Hocine Zaourar, despite being Algerian himself, using photography as his language, or rather being used by the language of photography, can nonetheless do little more than present the single image that photography will allow. There can be no Islamic Madonna, for there is no Islamic tableau of a mother’s woe. And thus by choosing the model of Christian suffering, there is no longer any Islamic sorrow, and no longer any Islamic mother.
With such images pervading the space of history, one easily understands the natural mistrust of the photographed when faced with the missionizing regard of the camera. To be on the lens’ receiving side is to be made into a victim, is to be stripped of the language of one’s own gesture, of one’s own reality and of one’s own self. The colonizing is no longer that of geographical space, but that of photographic space. Although today we can attempt to understand the mechanics of the missionizing regard, the Native Americans and other indigenous cultures have always instinctively understood that the photograph steals the substance from the photographed being of object, encaging its spirit in the photographic frame.

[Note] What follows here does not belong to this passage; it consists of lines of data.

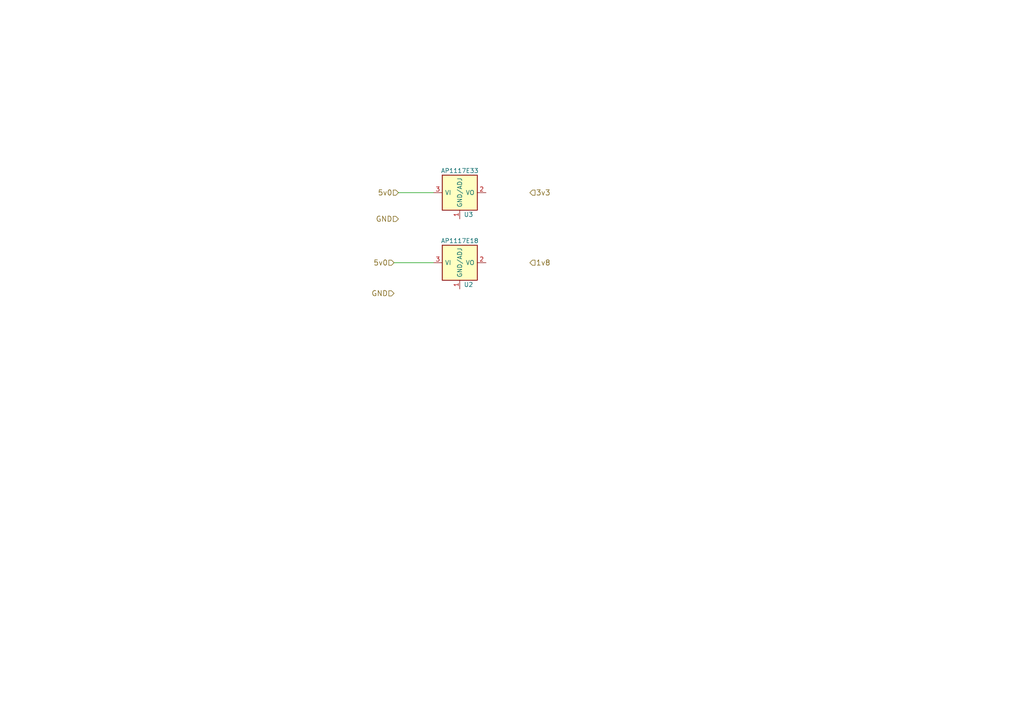
<source format=kicad_sch>
(kicad_sch (version 20230121) (generator eeschema)

  (uuid 6d13801d-67b3-4898-ba73-7a9873128a46)

  (paper "A4")

  


  (wire (pts (xy 114.3 76.2) (xy 125.73 76.2))
    (stroke (width 0) (type default))
    (uuid 332c57e2-5632-42a7-8bd2-18cb3abd35c1)
  )
  (wire (pts (xy 125.73 55.88) (xy 115.57 55.88))
    (stroke (width 0) (type default))
    (uuid 7c16ed7c-583d-4279-8f3d-3ee73a664e93)
  )

  (hierarchical_label "3v3" (shape input) (at 153.67 55.88 0)
    (effects (font (size 1.524 1.524)) (justify left))
    (uuid 3764f1fd-7d8d-4aa9-9bd5-cfe9366a7e0c)
  )
  (hierarchical_label "GND" (shape input) (at 114.3 85.09 180)
    (effects (font (size 1.524 1.524)) (justify right))
    (uuid 5a8d090f-6bb3-4704-beab-eb515ed826ae)
  )
  (hierarchical_label "5v0" (shape input) (at 114.3 76.2 180)
    (effects (font (size 1.524 1.524)) (justify right))
    (uuid d5d03489-fd86-4d4f-b3cf-25ea7f7d5199)
  )
  (hierarchical_label "1v8" (shape input) (at 153.67 76.2 0)
    (effects (font (size 1.524 1.524)) (justify left))
    (uuid da0ab2b2-d413-4e69-8675-1c7d55e969fc)
  )
  (hierarchical_label "5v0" (shape input) (at 115.57 55.88 180)
    (effects (font (size 1.524 1.524)) (justify right))
    (uuid e418b811-0d7c-477c-9a93-f309752dad14)
  )
  (hierarchical_label "GND" (shape input) (at 115.57 63.5 180)
    (effects (font (size 1.524 1.524)) (justify right))
    (uuid e5630296-98b8-4507-924d-ae79fc411213)
  )

  (symbol (lib_id "PiMainboard-rescue:AP1117E18") (at 133.35 76.2 0) (unit 1)
    (in_bom yes) (on_board yes) (dnp no)
    (uuid 00000000-0000-0000-0000-00005692fd9a)
    (property "Reference" "U2" (at 135.89 82.55 0)
      (effects (font (size 1.27 1.27)))
    )
    (property "Value" "AP1117E18" (at 133.35 69.85 0)
      (effects (font (size 1.27 1.27)))
    )
    (property "Footprint" "" (at 133.35 76.2 0)
      (effects (font (size 1.27 1.27)) hide)
    )
    (property "Datasheet" "" (at 133.35 76.2 0)
      (effects (font (size 1.27 1.27)))
    )
    (pin "1" (uuid c6f3a321-8987-4bab-a806-9badcac01406))
    (pin "2" (uuid ce072443-7320-4ea3-869f-629144faf6de))
    (pin "3" (uuid f9495c7b-0113-4338-8a28-616481957729))
    (instances
      (project "PiMainboard"
        (path "/c49ec32b-f286-49fd-8ae4-d0d53439918d/00000000-0000-0000-0000-00005671abc1"
          (reference "U2") (unit 1)
        )
      )
    )
  )

  (symbol (lib_id "PiMainboard-rescue:AP1117E33") (at 133.35 55.88 0) (unit 1)
    (in_bom yes) (on_board yes) (dnp no)
    (uuid 00000000-0000-0000-0000-00005692fdcf)
    (property "Reference" "U3" (at 135.89 62.23 0)
      (effects (font (size 1.27 1.27)))
    )
    (property "Value" "AP1117E33" (at 133.35 49.53 0)
      (effects (font (size 1.27 1.27)))
    )
    (property "Footprint" "" (at 133.35 55.88 0)
      (effects (font (size 1.27 1.27)) hide)
    )
    (property "Datasheet" "" (at 133.35 55.88 0)
      (effects (font (size 1.27 1.27)))
    )
    (pin "1" (uuid ac8745cd-e155-4229-b35f-304f5854099f))
    (pin "2" (uuid af25dbb1-a0fe-4114-ba22-1bd7ab953018))
    (pin "3" (uuid 518f8e50-53cc-47c6-8e68-5351b9222a8d))
    (instances
      (project "PiMainboard"
        (path "/c49ec32b-f286-49fd-8ae4-d0d53439918d/00000000-0000-0000-0000-00005671abc1"
          (reference "U3") (unit 1)
        )
      )
    )
  )
)

</source>
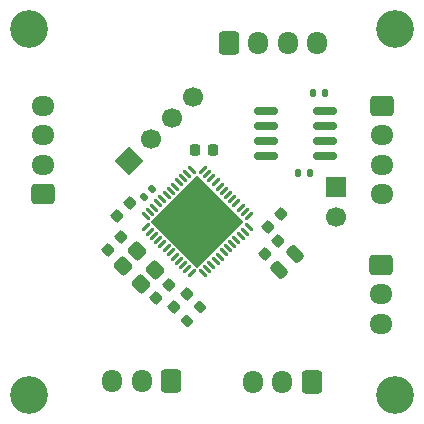
<source format=gts>
%TF.GenerationSoftware,KiCad,Pcbnew,9.0.2-9.0.2-0~ubuntu22.04.1*%
%TF.CreationDate,2025-05-12T22:54:36+03:00*%
%TF.ProjectId,endpoint-driver,656e6470-6f69-46e7-942d-647269766572,rev?*%
%TF.SameCoordinates,Original*%
%TF.FileFunction,Soldermask,Top*%
%TF.FilePolarity,Negative*%
%FSLAX46Y46*%
G04 Gerber Fmt 4.6, Leading zero omitted, Abs format (unit mm)*
G04 Created by KiCad (PCBNEW 9.0.2-9.0.2-0~ubuntu22.04.1) date 2025-05-12 22:54:36*
%MOMM*%
%LPD*%
G01*
G04 APERTURE LIST*
G04 Aperture macros list*
%AMRoundRect*
0 Rectangle with rounded corners*
0 $1 Rounding radius*
0 $2 $3 $4 $5 $6 $7 $8 $9 X,Y pos of 4 corners*
0 Add a 4 corners polygon primitive as box body*
4,1,4,$2,$3,$4,$5,$6,$7,$8,$9,$2,$3,0*
0 Add four circle primitives for the rounded corners*
1,1,$1+$1,$2,$3*
1,1,$1+$1,$4,$5*
1,1,$1+$1,$6,$7*
1,1,$1+$1,$8,$9*
0 Add four rect primitives between the rounded corners*
20,1,$1+$1,$2,$3,$4,$5,0*
20,1,$1+$1,$4,$5,$6,$7,0*
20,1,$1+$1,$6,$7,$8,$9,0*
20,1,$1+$1,$8,$9,$2,$3,0*%
%AMRotRect*
0 Rectangle, with rotation*
0 The origin of the aperture is its center*
0 $1 length*
0 $2 width*
0 $3 Rotation angle, in degrees counterclockwise*
0 Add horizontal line*
21,1,$1,$2,0,0,$3*%
G04 Aperture macros list end*
%ADD10RoundRect,0.250000X-0.600000X-0.725000X0.600000X-0.725000X0.600000X0.725000X-0.600000X0.725000X0*%
%ADD11O,1.700000X1.950000*%
%ADD12RoundRect,0.250000X0.600000X0.725000X-0.600000X0.725000X-0.600000X-0.725000X0.600000X-0.725000X0*%
%ADD13O,1.950000X1.700000*%
%ADD14RoundRect,0.250000X-0.725000X0.600000X-0.725000X-0.600000X0.725000X-0.600000X0.725000X0.600000X0*%
%ADD15RoundRect,0.250000X0.725000X-0.600000X0.725000X0.600000X-0.725000X0.600000X-0.725000X-0.600000X0*%
%ADD16RoundRect,0.225000X0.017678X-0.335876X0.335876X-0.017678X-0.017678X0.335876X-0.335876X0.017678X0*%
%ADD17RoundRect,0.250000X0.159099X-0.512652X0.512652X-0.159099X-0.159099X0.512652X-0.512652X0.159099X0*%
%ADD18C,3.200000*%
%ADD19RoundRect,0.225000X-0.017678X0.335876X-0.335876X0.017678X0.017678X-0.335876X0.335876X-0.017678X0*%
%ADD20RoundRect,0.135000X0.035355X-0.226274X0.226274X-0.035355X-0.035355X0.226274X-0.226274X0.035355X0*%
%ADD21R,1.700000X1.700000*%
%ADD22C,1.700000*%
%ADD23RoundRect,0.250000X-0.565685X0.070711X0.070711X-0.565685X0.565685X-0.070711X-0.070711X0.565685X0*%
%ADD24RoundRect,0.135000X0.135000X0.185000X-0.135000X0.185000X-0.135000X-0.185000X0.135000X-0.185000X0*%
%ADD25RoundRect,0.225000X0.225000X0.250000X-0.225000X0.250000X-0.225000X-0.250000X0.225000X-0.250000X0*%
%ADD26RoundRect,0.062500X-0.220971X-0.309359X0.309359X0.220971X0.220971X0.309359X-0.309359X-0.220971X0*%
%ADD27RoundRect,0.062500X0.220971X-0.309359X0.309359X-0.220971X-0.220971X0.309359X-0.309359X0.220971X0*%
%ADD28RotRect,5.600000X5.600000X45.000000*%
%ADD29RoundRect,0.200000X0.053033X-0.335876X0.335876X-0.053033X-0.053033X0.335876X-0.335876X0.053033X0*%
%ADD30RotRect,1.700000X1.700000X135.000000*%
%ADD31RoundRect,0.150000X-0.825000X-0.150000X0.825000X-0.150000X0.825000X0.150000X-0.825000X0.150000X0*%
G04 APERTURE END LIST*
D10*
%TO.C,J8*%
X21410000Y34287500D03*
D11*
X23910000Y34287500D03*
X26410000Y34287500D03*
X28910000Y34287500D03*
%TD*%
%TO.C,J5*%
X11550000Y5670000D03*
X14050000Y5670000D03*
D12*
X16550000Y5670000D03*
%TD*%
D13*
%TO.C,J7*%
X34320000Y10510000D03*
X34320000Y13010000D03*
D14*
X34320000Y15510000D03*
%TD*%
D15*
%TO.C,J2*%
X5720000Y21500000D03*
D13*
X5720000Y24000000D03*
X5720000Y26500000D03*
X5720000Y29000000D03*
%TD*%
D16*
%TO.C,C11*%
X16374144Y13783180D03*
X15278128Y12687164D03*
%TD*%
D17*
%TO.C,C8*%
X25648148Y15088249D03*
X26991650Y16431751D03*
%TD*%
D16*
%TO.C,C5*%
X24711891Y18711992D03*
X25807907Y19808008D03*
%TD*%
%TO.C,C4*%
X24511891Y16421992D03*
X25607907Y17518008D03*
%TD*%
D18*
%TO.C,H1*%
X4500000Y4500000D03*
%TD*%
D19*
%TO.C,C9*%
X17887907Y13018008D03*
X16791891Y11921992D03*
%TD*%
D20*
%TO.C,R11*%
X14219325Y21259426D03*
X14940573Y21980674D03*
%TD*%
D14*
%TO.C,J3*%
X34357500Y28980000D03*
D13*
X34357500Y26480000D03*
X34357500Y23980000D03*
X34357500Y21480000D03*
%TD*%
D21*
%TO.C,J4*%
X30520000Y22085000D03*
D22*
X30520000Y19545000D03*
%TD*%
D23*
%TO.C,X1*%
X12427278Y15461949D03*
X13982913Y13906314D03*
X15184994Y15108395D03*
X13629359Y16664030D03*
%TD*%
D18*
%TO.C,H2*%
X35500000Y4500000D03*
%TD*%
%TO.C,H3*%
X4500000Y35500000D03*
%TD*%
D24*
%TO.C,R5*%
X28510000Y30040000D03*
X29530000Y30040000D03*
%TD*%
D16*
%TO.C,C10*%
X11168128Y16777164D03*
X12264144Y17873180D03*
%TD*%
D25*
%TO.C,C6*%
X20085000Y25270000D03*
X18535000Y25270000D03*
%TD*%
D26*
%TO.C,U2*%
X14374777Y18693813D03*
X14728330Y18340260D03*
X15081884Y17986706D03*
X15435437Y17633153D03*
X15788990Y17279600D03*
X16142544Y16926046D03*
X16496097Y16572493D03*
X16849651Y16218939D03*
X17203204Y15865386D03*
X17556757Y15511833D03*
X17910311Y15158279D03*
X18263864Y14804726D03*
D27*
X19236136Y14804726D03*
X19589689Y15158279D03*
X19943243Y15511833D03*
X20296796Y15865386D03*
X20650349Y16218939D03*
X21003903Y16572493D03*
X21357456Y16926046D03*
X21711010Y17279600D03*
X22064563Y17633153D03*
X22418116Y17986706D03*
X22771670Y18340260D03*
X23125223Y18693813D03*
D26*
X23125223Y19666085D03*
X22771670Y20019638D03*
X22418116Y20373192D03*
X22064563Y20726745D03*
X21711010Y21080298D03*
X21357456Y21433852D03*
X21003903Y21787405D03*
X20650349Y22140959D03*
X20296796Y22494512D03*
X19943243Y22848065D03*
X19589689Y23201619D03*
X19236136Y23555172D03*
D27*
X18263864Y23555172D03*
X17910311Y23201619D03*
X17556757Y22848065D03*
X17203204Y22494512D03*
X16849651Y22140959D03*
X16496097Y21787405D03*
X16142544Y21433852D03*
X15788990Y21080298D03*
X15435437Y20726745D03*
X15081884Y20373192D03*
X14728330Y20019638D03*
X14374777Y19666085D03*
D28*
X18750000Y19179949D03*
%TD*%
D19*
%TO.C,C7*%
X13047957Y20788058D03*
X11951941Y19692042D03*
%TD*%
D29*
%TO.C,R4*%
X17846536Y10806637D03*
X19013262Y11973363D03*
%TD*%
D30*
%TO.C,J1*%
X13000000Y24340000D03*
D22*
X14796051Y26136051D03*
X16592102Y27932102D03*
X18388154Y29728154D03*
%TD*%
D24*
%TO.C,R6*%
X27250000Y23315000D03*
X28270000Y23315000D03*
%TD*%
D18*
%TO.C,H4*%
X35500000Y35500000D03*
%TD*%
D31*
%TO.C,U3*%
X29545000Y28580000D03*
X29545000Y27310000D03*
X29545000Y26040000D03*
X29545000Y24770000D03*
X24595000Y24770000D03*
X24595000Y26040000D03*
X24595000Y27310000D03*
X24595000Y28580000D03*
%TD*%
D12*
%TO.C,J6*%
X28450000Y5642500D03*
D11*
X25950000Y5642500D03*
X23450000Y5642500D03*
%TD*%
M02*

</source>
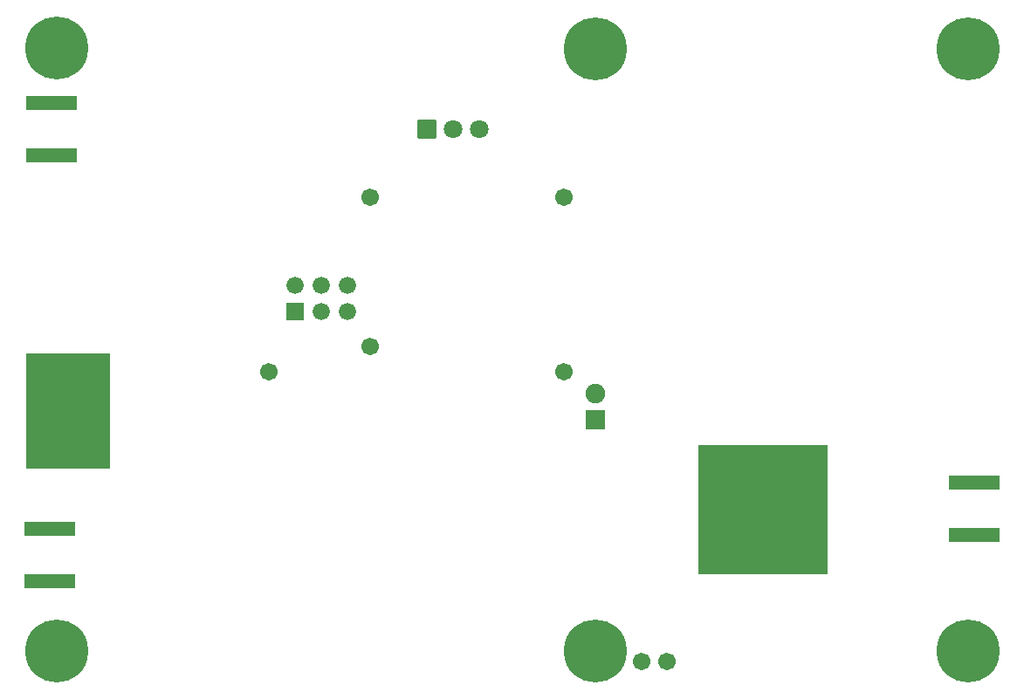
<source format=gbs>
G04 Layer: BottomSolderMaskLayer*
G04 EasyEDA v6.5.51, 2025-10-24 11:51:23*
G04 97615f8f373a41e584ce2743ba089a90,41e67a4a1722464fbd0118792d3d5ae6,10*
G04 Gerber Generator version 0.2*
G04 Scale: 100 percent, Rotated: No, Reflected: No *
G04 Dimensions in millimeters *
G04 leading zeros omitted , absolute positions ,4 integer and 5 decimal *
%FSLAX45Y45*%
%MOMM*%

%AMMACRO1*4,1,8,-6.271,-6.3008,-6.3008,-6.271,-6.3008,6.2711,-6.271,6.3008,6.271,6.3008,6.3008,6.2711,6.3008,-6.271,6.271,-6.3008,-6.271,-6.3008,0*%
%AMMACRO2*4,1,8,-0.8707,-0.9,-0.9,-0.8707,-0.9,0.8707,-0.8707,0.9,0.8707,0.9,0.9,0.8707,0.9,-0.8707,0.8707,-0.9,-0.8707,-0.9,0*%
%AMMACRO3*4,1,8,-0.9211,-0.9508,-0.9508,-0.921,-0.9508,0.9211,-0.9211,0.9508,0.921,0.9508,0.9508,0.9211,0.9508,-0.921,0.921,-0.9508,-0.9211,-0.9508,0*%
%AMMACRO4*4,1,8,-2.4211,-0.6508,-2.4508,-0.621,-2.4508,0.6211,-2.4211,0.6508,2.421,0.6508,2.4508,0.6211,2.4508,-0.621,2.421,-0.6508,-2.4211,-0.6508,0*%
%AMMACRO5*4,1,8,-4.021,-5.5508,-4.0508,-5.521,-4.0508,5.521,-4.021,5.5508,4.021,5.5508,4.0508,5.521,4.0508,-5.521,4.021,-5.5508,-4.021,-5.5508,0*%
%AMMACRO6*4,1,8,-0.8085,-0.8382,-0.8382,-0.8084,-0.8382,0.8085,-0.8085,0.8382,0.8084,0.8382,0.8382,0.8085,0.8382,-0.8084,0.8084,-0.8382,-0.8085,-0.8382,0*%
%AMMACRO7*4,1,8,-0.8211,-0.8508,-0.8508,-0.821,-0.8508,0.8211,-0.8211,0.8508,0.821,0.8508,0.8508,0.8211,0.8508,-0.821,0.821,-0.8508,-0.8211,-0.8508,0*%
%ADD10MACRO1*%
%ADD11MACRO2*%
%ADD12C,1.8000*%
%ADD13C,1.9016*%
%ADD14MACRO3*%
%ADD15MACRO4*%
%ADD16MACRO5*%
%ADD17C,1.7016*%
%ADD18C,1.6764*%
%ADD19C,0.0113*%
%ADD20MACRO6*%
%ADD21C,6.1016*%
%ADD22MACRO7*%

%LPD*%
D10*
G01*
X7179984Y-7809984D03*
D11*
G01*
X3915917Y-4119879D03*
D12*
G01*
X4169918Y-4119879D03*
G01*
X4423918Y-4119879D03*
D13*
G01*
X5550001Y-6682994D03*
D14*
G01*
X5549988Y-6936986D03*
D15*
G01*
X259994Y-8504986D03*
G01*
X259994Y-7994980D03*
G01*
X9229986Y-7544981D03*
G01*
X9229986Y-8054987D03*
G01*
X279384Y-4370809D03*
G01*
X279384Y-3860802D03*
D16*
G01*
X434787Y-6849983D03*
D17*
G01*
X5999988Y-9279991D03*
G01*
X6250000Y-9279991D03*
D18*
G01*
X3149600Y-5634202D03*
G01*
X3149600Y-5888202D03*
G01*
X2895600Y-5634202D03*
G01*
X2895600Y-5888202D03*
G01*
X2641600Y-5634202D03*
D20*
G01*
X2641589Y-5888205D03*
D21*
G01*
X9169984Y-3339998D03*
G01*
X329996Y-9179991D03*
D17*
G01*
X2389987Y-6469989D03*
G01*
X5250002Y-6469989D03*
G01*
X3369995Y-6229985D03*
G01*
X3369995Y-4780000D03*
G01*
X5250002Y-4780000D03*
D22*
G01*
X129989Y-6429984D03*
G01*
X339989Y-6429984D03*
G01*
X549988Y-6429984D03*
G01*
X749988Y-6429984D03*
G01*
X749988Y-6639984D03*
G01*
X549988Y-6639984D03*
G01*
X339989Y-6639984D03*
G01*
X129989Y-6639984D03*
G01*
X749988Y-6849983D03*
G01*
X549988Y-6849983D03*
G01*
X339989Y-6849983D03*
G01*
X129989Y-6849983D03*
G01*
X749988Y-7059983D03*
G01*
X549988Y-7059983D03*
G01*
X339989Y-7059983D03*
G01*
X129989Y-7059983D03*
G01*
X749988Y-7269982D03*
G01*
X549988Y-7269982D03*
G01*
X339989Y-7269982D03*
G01*
X129989Y-7269982D03*
G01*
X6959988Y-8229973D03*
G01*
X7169988Y-8229973D03*
G01*
X7379987Y-8229973D03*
G01*
X7579987Y-8229973D03*
G01*
X6959988Y-8019973D03*
G01*
X7169988Y-8019973D03*
G01*
X7379987Y-8019973D03*
G01*
X7579987Y-8019973D03*
G01*
X6959988Y-7809974D03*
G01*
X7169988Y-7809974D03*
G01*
X7379987Y-7809974D03*
G01*
X7579987Y-7809974D03*
G01*
X6959988Y-7599974D03*
G01*
X7169988Y-7599974D03*
G01*
X7379987Y-7599974D03*
G01*
X7579987Y-7599974D03*
G01*
X7579987Y-7389975D03*
G01*
X7379987Y-7389975D03*
G01*
X7169988Y-7389975D03*
G01*
X6959988Y-7389975D03*
G01*
X6739989Y-7389975D03*
G01*
X6739989Y-7599974D03*
G01*
X6739989Y-7809974D03*
G01*
X6739989Y-8019973D03*
G01*
X6739989Y-8229973D03*
D21*
G01*
X329996Y-3329990D03*
G01*
X5550001Y-3339998D03*
G01*
X5549620Y-9179991D03*
G01*
X9169984Y-9179991D03*
M02*

</source>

Today still, press photographers clamber around the world on all fours, simian-like proselytes whose mission is to collect souls to feed the image-machine, to shove down the juggernaut’s maw photographs for consumption along with flesh, petrol and hope, images which will only be shat out behind in a wake of the wreckage of history, material and spiritual, and the agent of this destruction is this proselyte photograph, declaiming its truth, stripping the individual of his force and the viewer of his curiosity.